Martine Ouellet vit dans le « déni » et « l'aveuglement » face à la crise qui plombe son parti, martèlent ses opposants. La chef du Bloc québécois a proposé jeudi d'organiser un référendum sur la meilleure façon de promouvoir l'indépendance, mais elle a refusé dans la foulée la tenue d'un vote de confiance sur son leadership avant 2019.

Flanquée des trois députés restants du Bloc et de la vice-présidente du parti, Martine Ouellet a présenté jeudi une proposition « en trois étapes » dans l'espoir de dénouer l'impasse. Elle propose de devancer d'un mois - à la mi-avril - la tenue du prochain conseil général du Bloc, et veut suggérer à cette occasion une « consultation référendaire » auprès des 20 000 membres de la formation politique.

L'article 1 du programme du Bloc, adopté en 2014, prévoit que les élus du parti fassent la promotion de l'indépendance « sur toutes les tribunes », a-t-elle rappelé. « Je considère que la promotion et la préparation de la République du Québec sont indissociables de la défense des intérêts du Québec. Un référendum sur cette question permettra de vider la question une fois pour toutes. »

« Si les membres font un choix différent, c'est clair qu'on va s'asseoir au Bureau national pour voir comment les orientations du Bloc s'enlignent », a précisé Mme Ouellet en conférence de presse.

Sept députés excédés

La question de la meilleure stratégie à adopter pour promouvoir l'indépendance est au coeur de la crise qui ébranle le Bloc. Excédés par le caractère intransigeant et la vision « dogmatique » de Martine Ouellet, sept des dix élus du parti ont claqué la porte la semaine dernière pour siéger en tant qu'indépendants à Ottawa. Ils excluent tout retour au sein de la formation tant que Mme Ouellet sera à sa tête.

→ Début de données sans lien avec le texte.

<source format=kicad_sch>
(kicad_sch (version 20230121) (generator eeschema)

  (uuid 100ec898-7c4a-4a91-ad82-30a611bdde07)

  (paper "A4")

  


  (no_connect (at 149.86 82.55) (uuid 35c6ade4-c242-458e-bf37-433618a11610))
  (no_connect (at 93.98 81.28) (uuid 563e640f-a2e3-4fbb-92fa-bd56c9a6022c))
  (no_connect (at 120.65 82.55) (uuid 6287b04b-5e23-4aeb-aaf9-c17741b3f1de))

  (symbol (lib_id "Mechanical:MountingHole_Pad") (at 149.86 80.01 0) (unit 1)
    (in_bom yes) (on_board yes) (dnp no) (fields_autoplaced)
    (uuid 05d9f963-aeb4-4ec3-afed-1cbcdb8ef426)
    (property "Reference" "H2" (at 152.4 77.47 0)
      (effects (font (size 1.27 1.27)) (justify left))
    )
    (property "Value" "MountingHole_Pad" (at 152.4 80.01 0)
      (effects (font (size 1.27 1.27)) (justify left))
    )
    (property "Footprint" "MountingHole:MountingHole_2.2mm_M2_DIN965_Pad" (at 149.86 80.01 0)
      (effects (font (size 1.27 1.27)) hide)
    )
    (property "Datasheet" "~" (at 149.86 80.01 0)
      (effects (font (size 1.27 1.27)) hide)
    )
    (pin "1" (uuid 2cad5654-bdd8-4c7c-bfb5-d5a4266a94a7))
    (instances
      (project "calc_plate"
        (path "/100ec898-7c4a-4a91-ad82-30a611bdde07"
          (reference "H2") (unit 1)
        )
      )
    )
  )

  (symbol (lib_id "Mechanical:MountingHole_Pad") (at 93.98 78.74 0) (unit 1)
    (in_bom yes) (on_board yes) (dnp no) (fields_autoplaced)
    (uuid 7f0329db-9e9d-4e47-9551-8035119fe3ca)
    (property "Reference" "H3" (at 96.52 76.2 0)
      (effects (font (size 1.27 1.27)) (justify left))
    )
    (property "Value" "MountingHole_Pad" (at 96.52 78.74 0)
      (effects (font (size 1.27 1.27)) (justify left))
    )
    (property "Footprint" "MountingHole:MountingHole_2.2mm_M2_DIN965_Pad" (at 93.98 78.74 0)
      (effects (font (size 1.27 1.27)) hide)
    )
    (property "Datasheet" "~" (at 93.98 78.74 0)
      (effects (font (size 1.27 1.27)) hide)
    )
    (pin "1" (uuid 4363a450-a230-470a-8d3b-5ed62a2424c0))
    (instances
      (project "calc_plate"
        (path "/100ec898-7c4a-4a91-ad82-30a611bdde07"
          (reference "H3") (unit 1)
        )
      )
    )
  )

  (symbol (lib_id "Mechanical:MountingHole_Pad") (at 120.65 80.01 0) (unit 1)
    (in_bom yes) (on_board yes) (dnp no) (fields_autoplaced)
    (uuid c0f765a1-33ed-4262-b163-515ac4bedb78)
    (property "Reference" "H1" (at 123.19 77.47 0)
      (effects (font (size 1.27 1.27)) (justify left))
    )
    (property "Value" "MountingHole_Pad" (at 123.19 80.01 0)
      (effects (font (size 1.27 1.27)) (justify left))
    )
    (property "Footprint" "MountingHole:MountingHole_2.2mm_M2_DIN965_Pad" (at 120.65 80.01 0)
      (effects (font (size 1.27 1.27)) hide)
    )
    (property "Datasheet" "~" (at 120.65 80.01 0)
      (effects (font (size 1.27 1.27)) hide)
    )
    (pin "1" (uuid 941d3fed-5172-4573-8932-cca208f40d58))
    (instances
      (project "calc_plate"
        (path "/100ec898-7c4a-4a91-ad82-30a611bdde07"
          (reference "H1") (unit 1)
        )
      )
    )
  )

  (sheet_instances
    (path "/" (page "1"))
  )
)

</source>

Les députés démissionnaires, parmi lesquels on compte le cofondateur du Bloc Louis Plamondon, croient que la meilleure façon de mettre en valeur le projet souverainiste est de défendre vigoureusement différents dossiers québécois à Ottawa. Martine Ouellet, à l'opposé, souhaite plutôt marteler les vertus de l'indépendance dès qu'elle prend la parole.

« Depuis plus d'une semaine, il nous apparaît clair que Mme Ouellet est dans le déni, rejette du revers de la main toute remise en question de son leadership et tente de nous discréditer en remettant en question nos convictions indépendantistes », ont déploré les sept démissionnaires dans un communiqué.

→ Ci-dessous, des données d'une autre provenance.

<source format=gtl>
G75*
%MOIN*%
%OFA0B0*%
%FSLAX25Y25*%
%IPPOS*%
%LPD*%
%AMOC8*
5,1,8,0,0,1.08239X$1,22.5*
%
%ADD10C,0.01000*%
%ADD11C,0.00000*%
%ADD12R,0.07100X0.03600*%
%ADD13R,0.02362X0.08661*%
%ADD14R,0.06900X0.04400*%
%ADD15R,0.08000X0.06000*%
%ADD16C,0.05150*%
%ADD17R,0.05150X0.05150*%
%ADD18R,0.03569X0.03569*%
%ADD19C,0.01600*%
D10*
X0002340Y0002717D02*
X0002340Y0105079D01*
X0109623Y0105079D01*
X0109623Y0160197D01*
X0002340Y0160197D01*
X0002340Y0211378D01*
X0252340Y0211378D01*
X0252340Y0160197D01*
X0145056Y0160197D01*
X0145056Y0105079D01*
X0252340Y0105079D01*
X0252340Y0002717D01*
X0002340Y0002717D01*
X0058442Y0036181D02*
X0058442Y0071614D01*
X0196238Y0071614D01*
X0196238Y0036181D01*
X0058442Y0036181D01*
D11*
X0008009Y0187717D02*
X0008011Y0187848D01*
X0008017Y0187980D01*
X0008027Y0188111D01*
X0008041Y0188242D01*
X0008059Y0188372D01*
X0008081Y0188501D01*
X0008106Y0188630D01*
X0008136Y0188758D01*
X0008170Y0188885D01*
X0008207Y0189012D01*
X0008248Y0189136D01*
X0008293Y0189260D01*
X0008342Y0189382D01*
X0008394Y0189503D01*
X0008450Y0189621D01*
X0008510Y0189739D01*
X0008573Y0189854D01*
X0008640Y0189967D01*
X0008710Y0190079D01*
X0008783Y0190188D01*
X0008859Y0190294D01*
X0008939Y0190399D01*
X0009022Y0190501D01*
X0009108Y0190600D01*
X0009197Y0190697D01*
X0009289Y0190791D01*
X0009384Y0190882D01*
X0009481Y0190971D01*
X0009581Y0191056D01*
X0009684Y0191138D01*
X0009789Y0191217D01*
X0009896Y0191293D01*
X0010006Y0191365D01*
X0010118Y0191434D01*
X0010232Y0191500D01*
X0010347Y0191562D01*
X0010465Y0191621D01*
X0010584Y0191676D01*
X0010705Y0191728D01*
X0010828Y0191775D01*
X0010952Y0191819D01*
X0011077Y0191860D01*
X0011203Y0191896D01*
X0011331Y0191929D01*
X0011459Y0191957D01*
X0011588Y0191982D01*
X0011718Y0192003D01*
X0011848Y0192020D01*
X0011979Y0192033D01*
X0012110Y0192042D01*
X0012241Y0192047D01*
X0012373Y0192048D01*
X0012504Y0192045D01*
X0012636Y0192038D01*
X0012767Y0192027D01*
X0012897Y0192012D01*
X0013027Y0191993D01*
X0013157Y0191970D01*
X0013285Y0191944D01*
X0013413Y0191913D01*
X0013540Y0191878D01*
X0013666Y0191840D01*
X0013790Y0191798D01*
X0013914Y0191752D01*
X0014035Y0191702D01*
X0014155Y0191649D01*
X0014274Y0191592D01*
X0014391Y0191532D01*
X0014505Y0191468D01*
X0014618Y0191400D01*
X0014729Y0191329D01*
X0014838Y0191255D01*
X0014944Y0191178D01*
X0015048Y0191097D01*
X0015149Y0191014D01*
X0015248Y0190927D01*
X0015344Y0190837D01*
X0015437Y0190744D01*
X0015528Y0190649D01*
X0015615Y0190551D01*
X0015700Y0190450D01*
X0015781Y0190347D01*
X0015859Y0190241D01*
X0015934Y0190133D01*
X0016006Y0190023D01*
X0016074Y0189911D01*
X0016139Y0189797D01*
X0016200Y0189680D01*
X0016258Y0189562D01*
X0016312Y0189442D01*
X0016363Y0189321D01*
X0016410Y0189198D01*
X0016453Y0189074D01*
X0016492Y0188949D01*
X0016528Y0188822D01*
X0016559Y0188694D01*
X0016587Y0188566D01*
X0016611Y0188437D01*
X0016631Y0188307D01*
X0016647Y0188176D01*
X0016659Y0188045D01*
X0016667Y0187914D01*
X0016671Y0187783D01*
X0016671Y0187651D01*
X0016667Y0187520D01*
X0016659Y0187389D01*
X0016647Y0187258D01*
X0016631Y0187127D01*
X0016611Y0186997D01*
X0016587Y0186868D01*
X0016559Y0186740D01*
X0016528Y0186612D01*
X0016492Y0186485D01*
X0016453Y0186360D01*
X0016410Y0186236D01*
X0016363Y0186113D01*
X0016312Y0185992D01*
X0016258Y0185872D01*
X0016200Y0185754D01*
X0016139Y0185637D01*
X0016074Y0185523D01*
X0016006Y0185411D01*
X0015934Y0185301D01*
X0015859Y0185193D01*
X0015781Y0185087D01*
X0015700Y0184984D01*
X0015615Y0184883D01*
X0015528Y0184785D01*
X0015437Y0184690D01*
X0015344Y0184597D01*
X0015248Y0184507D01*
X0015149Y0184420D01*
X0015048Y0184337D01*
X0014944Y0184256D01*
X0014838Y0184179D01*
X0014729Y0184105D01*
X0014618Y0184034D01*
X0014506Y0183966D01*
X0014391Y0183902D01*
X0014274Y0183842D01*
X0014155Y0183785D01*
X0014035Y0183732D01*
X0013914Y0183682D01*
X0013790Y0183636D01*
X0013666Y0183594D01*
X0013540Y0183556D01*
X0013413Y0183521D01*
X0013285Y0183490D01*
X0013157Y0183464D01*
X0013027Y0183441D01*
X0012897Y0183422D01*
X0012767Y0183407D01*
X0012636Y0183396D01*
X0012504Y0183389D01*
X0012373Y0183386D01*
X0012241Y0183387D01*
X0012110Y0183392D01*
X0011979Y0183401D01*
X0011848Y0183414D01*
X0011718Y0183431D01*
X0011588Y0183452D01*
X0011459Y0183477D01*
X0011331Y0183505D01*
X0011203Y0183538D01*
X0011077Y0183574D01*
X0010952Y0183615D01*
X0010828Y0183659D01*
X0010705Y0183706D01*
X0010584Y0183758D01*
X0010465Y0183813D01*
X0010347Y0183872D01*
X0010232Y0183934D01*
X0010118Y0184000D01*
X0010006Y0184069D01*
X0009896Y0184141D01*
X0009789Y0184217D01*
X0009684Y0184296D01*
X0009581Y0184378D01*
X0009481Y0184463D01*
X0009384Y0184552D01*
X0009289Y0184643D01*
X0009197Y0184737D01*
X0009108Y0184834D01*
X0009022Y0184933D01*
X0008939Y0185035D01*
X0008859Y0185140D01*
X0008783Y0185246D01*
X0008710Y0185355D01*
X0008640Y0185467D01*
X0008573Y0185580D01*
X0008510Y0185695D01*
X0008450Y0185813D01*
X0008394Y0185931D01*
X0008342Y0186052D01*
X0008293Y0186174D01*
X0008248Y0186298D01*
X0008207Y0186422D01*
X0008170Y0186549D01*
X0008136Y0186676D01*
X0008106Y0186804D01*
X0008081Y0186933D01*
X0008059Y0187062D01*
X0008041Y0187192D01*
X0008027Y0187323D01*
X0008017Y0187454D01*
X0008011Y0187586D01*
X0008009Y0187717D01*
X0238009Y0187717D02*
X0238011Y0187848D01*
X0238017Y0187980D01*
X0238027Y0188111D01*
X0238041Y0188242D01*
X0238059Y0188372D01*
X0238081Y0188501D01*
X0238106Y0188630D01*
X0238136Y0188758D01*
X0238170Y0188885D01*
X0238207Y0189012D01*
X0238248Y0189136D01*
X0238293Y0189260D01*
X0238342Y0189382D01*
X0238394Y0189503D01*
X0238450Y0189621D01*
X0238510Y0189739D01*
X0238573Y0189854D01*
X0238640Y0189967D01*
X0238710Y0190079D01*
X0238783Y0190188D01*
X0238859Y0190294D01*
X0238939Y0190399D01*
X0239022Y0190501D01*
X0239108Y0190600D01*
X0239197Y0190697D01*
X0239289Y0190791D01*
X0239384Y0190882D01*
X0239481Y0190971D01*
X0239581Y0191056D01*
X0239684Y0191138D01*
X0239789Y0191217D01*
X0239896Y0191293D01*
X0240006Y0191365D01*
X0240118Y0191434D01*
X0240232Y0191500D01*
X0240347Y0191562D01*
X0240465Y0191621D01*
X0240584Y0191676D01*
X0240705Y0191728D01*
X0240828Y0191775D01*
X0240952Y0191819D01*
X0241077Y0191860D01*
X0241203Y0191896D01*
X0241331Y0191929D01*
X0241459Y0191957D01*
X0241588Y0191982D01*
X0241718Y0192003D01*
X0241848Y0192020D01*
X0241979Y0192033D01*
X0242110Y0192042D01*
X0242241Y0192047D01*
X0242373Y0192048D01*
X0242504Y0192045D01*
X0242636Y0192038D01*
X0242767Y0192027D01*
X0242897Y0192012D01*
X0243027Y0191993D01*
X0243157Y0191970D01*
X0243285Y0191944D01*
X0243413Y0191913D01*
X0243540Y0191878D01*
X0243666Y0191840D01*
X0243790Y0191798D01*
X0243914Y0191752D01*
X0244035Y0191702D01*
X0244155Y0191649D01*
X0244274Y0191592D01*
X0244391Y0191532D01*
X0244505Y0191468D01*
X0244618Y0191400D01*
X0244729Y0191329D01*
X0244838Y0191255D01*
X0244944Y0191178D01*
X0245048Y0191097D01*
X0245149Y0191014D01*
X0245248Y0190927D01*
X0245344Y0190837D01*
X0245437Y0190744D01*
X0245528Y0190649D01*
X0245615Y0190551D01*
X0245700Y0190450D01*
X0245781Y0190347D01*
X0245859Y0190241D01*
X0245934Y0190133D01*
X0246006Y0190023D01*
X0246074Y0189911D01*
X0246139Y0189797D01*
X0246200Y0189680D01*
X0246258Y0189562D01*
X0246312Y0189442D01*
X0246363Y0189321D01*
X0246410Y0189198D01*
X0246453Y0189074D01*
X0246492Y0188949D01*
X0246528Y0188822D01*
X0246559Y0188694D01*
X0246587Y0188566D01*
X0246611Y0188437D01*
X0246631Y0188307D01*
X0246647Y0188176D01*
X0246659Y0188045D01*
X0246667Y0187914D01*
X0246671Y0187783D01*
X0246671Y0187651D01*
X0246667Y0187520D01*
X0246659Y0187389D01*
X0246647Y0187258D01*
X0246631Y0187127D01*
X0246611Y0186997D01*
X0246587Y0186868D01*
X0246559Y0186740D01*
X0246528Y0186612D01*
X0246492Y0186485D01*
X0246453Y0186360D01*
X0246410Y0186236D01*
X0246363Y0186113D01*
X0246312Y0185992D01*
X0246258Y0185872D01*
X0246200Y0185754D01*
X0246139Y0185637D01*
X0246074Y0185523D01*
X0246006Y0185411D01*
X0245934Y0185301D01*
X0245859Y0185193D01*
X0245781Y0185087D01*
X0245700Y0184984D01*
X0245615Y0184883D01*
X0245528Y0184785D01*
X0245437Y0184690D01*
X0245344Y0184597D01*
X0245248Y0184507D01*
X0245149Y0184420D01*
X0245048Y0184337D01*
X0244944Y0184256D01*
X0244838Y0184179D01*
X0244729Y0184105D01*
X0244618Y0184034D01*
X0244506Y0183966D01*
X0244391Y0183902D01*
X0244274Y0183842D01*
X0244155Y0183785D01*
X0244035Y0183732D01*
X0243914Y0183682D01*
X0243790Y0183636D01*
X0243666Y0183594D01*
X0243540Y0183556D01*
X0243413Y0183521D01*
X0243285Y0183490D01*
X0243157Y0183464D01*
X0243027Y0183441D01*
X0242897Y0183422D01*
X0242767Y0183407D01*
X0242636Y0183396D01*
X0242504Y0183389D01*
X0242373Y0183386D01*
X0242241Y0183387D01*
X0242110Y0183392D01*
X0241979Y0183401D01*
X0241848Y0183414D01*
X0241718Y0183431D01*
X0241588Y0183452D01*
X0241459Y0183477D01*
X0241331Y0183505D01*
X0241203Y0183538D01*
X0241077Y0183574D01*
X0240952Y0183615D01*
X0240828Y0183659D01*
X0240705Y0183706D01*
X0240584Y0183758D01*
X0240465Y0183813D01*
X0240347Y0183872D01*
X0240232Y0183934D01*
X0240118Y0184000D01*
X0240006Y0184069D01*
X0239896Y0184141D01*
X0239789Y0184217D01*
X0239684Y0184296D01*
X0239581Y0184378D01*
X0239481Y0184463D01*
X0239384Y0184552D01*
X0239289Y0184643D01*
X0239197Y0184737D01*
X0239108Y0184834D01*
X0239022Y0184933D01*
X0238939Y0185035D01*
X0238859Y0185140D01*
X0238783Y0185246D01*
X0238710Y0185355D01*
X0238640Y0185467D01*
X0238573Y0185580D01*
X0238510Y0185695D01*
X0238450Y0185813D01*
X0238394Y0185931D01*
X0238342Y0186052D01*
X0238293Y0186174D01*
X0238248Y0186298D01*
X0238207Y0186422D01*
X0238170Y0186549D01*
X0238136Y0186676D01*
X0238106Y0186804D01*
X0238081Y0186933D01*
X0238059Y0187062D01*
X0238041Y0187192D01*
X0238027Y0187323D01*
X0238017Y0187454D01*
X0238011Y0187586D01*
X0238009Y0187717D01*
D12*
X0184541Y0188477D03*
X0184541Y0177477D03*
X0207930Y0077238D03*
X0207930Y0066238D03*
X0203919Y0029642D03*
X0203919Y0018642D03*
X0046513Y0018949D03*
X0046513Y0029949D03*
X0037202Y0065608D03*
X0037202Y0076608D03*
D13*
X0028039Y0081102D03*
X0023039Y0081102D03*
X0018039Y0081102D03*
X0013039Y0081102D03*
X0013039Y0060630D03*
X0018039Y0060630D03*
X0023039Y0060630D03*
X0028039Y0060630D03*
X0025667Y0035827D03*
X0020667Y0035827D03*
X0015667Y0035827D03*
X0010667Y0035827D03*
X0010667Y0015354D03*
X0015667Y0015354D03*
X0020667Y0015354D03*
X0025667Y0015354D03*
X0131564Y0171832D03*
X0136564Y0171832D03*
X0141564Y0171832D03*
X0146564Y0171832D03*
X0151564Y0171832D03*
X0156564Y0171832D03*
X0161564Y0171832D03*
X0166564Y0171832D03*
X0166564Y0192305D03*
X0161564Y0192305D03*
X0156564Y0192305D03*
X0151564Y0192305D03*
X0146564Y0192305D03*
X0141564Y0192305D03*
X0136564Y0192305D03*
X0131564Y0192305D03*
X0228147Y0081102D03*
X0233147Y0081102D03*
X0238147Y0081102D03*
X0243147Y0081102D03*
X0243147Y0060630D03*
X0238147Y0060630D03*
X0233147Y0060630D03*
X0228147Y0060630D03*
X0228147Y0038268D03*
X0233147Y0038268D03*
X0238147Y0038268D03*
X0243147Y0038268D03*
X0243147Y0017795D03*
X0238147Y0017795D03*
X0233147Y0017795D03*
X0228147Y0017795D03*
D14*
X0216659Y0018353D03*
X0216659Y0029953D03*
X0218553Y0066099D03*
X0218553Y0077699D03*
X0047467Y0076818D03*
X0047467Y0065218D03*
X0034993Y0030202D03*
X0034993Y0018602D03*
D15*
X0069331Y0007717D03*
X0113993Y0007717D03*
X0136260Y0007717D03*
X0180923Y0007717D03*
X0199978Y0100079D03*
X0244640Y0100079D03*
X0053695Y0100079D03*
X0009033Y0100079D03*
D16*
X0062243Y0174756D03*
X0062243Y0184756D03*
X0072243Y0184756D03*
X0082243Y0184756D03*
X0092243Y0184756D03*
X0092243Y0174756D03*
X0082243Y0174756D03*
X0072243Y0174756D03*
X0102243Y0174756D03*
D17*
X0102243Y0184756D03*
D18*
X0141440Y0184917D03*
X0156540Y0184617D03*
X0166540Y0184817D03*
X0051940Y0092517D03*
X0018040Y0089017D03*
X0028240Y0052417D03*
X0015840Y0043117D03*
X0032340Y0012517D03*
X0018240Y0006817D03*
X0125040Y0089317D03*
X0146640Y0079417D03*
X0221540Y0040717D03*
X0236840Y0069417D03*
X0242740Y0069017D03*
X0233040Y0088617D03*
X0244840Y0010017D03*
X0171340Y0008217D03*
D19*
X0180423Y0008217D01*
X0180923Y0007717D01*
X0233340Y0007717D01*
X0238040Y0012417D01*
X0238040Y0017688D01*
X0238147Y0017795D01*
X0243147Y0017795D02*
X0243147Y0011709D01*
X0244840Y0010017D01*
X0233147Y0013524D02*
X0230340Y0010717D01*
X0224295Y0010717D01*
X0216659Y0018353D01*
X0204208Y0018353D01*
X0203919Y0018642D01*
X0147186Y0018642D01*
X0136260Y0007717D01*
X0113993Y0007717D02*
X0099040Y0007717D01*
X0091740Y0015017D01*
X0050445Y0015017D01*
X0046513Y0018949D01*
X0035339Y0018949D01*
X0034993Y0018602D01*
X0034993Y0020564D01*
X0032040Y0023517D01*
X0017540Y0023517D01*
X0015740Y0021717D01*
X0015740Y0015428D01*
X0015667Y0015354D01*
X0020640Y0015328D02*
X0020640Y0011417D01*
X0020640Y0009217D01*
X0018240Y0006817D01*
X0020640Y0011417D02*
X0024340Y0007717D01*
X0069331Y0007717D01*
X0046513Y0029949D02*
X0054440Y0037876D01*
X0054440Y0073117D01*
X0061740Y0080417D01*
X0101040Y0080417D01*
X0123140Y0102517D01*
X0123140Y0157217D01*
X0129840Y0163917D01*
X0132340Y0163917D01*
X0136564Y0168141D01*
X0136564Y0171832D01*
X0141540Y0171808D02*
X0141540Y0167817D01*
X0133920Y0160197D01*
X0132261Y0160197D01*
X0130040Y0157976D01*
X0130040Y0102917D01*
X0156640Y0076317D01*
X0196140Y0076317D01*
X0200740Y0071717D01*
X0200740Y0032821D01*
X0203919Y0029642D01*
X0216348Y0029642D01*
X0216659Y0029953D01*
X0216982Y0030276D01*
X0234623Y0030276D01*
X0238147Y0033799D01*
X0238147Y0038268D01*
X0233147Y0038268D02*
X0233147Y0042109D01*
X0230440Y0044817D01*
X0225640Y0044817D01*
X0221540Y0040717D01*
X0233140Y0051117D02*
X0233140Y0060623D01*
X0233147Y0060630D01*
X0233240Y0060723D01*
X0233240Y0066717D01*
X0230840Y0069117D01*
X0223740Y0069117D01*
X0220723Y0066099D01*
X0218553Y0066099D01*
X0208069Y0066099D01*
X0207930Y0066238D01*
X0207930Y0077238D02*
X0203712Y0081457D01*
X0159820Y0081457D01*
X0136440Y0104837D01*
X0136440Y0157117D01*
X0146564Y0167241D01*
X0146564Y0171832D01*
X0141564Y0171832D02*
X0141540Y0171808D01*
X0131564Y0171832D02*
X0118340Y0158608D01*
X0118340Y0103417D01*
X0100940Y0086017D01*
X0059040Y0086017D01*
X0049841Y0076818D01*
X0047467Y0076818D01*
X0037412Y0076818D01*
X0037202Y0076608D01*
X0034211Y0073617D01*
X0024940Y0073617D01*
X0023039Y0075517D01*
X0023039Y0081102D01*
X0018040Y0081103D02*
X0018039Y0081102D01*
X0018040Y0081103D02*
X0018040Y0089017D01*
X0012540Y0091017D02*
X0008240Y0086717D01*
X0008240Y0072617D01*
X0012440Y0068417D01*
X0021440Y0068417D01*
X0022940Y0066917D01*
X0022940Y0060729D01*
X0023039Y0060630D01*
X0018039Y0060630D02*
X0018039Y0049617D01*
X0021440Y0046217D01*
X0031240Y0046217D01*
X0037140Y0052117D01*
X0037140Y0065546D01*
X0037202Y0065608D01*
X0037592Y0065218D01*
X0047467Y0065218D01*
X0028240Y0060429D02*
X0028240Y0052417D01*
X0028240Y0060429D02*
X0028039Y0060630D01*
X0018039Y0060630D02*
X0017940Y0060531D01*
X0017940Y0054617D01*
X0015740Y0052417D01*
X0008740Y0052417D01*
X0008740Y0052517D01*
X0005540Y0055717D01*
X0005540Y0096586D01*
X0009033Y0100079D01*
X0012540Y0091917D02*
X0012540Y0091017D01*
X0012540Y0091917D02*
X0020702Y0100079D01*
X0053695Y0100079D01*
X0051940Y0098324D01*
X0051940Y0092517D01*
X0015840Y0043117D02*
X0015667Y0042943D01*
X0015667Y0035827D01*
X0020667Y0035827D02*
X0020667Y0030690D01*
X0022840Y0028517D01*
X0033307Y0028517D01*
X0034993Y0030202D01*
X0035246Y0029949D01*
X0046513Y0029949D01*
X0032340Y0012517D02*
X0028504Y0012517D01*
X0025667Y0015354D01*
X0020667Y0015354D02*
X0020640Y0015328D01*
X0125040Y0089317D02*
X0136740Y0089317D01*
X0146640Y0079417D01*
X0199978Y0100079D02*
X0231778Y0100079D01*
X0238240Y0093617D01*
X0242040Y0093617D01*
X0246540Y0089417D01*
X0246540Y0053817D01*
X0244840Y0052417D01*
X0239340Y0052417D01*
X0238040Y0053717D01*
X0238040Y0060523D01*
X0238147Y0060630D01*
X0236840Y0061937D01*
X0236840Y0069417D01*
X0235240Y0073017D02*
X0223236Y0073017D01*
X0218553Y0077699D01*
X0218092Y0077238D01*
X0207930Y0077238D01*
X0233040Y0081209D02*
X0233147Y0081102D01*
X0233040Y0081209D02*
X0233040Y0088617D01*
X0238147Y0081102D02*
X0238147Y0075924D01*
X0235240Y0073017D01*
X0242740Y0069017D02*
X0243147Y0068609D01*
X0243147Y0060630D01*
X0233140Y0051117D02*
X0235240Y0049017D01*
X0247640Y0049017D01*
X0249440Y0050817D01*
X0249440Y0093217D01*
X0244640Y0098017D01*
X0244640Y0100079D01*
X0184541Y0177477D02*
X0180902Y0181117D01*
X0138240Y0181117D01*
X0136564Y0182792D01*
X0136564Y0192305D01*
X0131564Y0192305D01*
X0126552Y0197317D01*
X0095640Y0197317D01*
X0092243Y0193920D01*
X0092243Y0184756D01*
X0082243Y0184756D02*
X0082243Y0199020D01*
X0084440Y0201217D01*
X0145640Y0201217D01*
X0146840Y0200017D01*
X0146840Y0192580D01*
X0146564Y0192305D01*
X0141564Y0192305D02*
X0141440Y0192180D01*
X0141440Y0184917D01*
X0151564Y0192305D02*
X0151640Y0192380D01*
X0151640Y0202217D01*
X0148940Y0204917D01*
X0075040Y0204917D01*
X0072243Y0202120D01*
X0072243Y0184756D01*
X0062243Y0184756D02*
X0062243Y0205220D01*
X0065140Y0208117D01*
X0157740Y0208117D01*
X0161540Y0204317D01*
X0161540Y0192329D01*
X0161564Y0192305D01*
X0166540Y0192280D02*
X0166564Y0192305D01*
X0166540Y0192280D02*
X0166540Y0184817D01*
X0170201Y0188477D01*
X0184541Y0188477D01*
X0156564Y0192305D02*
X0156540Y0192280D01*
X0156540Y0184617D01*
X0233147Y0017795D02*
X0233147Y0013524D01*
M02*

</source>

Les élus réaffirment leur foi souverainiste et soutiennent que « le débat actuel entre intérêts du Québec et promotion de l'indépendance est en train de sombrer dans le ridicule et ne sert ni le mouvement indépendantiste ni les Québécoises et les Québécois ». Ils disent maintenant vouloir se concentrer « sur les enjeux qui touchent la population ».

« Sectarisme » et « salissage »

Les appels à la démission de Martine Ouellet se multiplient depuis la semaine dernière, notamment de la part des anciens chefs bloquistes Gilles Duceppe et Daniel Paillé. Mme Ouellet s'accroche fermement et estime plutôt avoir été victime de « salissage » et de « calomnie ».

Le politologue André Lamoureux, chargé de cours au département de science politique de l'UQAM, juge « vraiment inapproprié » le refus de Martine Ouellet de se soumettre à un vote de confiance. « Si elle était sincère dans sa volonté d'affirmer sa légitimité, elle devrait consulter ses membres. »

M. Lamoureux, qui a lui-même été membre du Bloc de 2006 à 2010, déplore le virage pris par le parti depuis trois ans. « Les gens qui travaillaient au Bloc avant cela, ce n'était pas que des indépendantistes radicaux. Le Bloc visait à rassembler tout le monde : des indépendantistes modérés, des gens de la gauche québécoise, des fédéralistes déçus. »

Il qualifie de « sectarisme » la stratégie préconisée par Martine Ouellet et ses plus fervents alliés. « C'est une pensée magique, lance-t-il. Ce n'est pas parce qu'on répète constamment la nécessité de l'indépendance qu'elle va se réaliser. C'est une vision irréaliste et doctrinaire. »

Médiation

Pendant sa conférence de presse tenue dans les locaux du Bloc à Montréal, Martine Ouellet a réitéré la proposition qu'elle avait faite aux sept députés démissionnaires de recourir à la médiation pour tenter de résoudre le conflit. Le Bureau national du Bloc se réunira demain afin de discuter de « l'ensemble des modalités » proposées jeudi.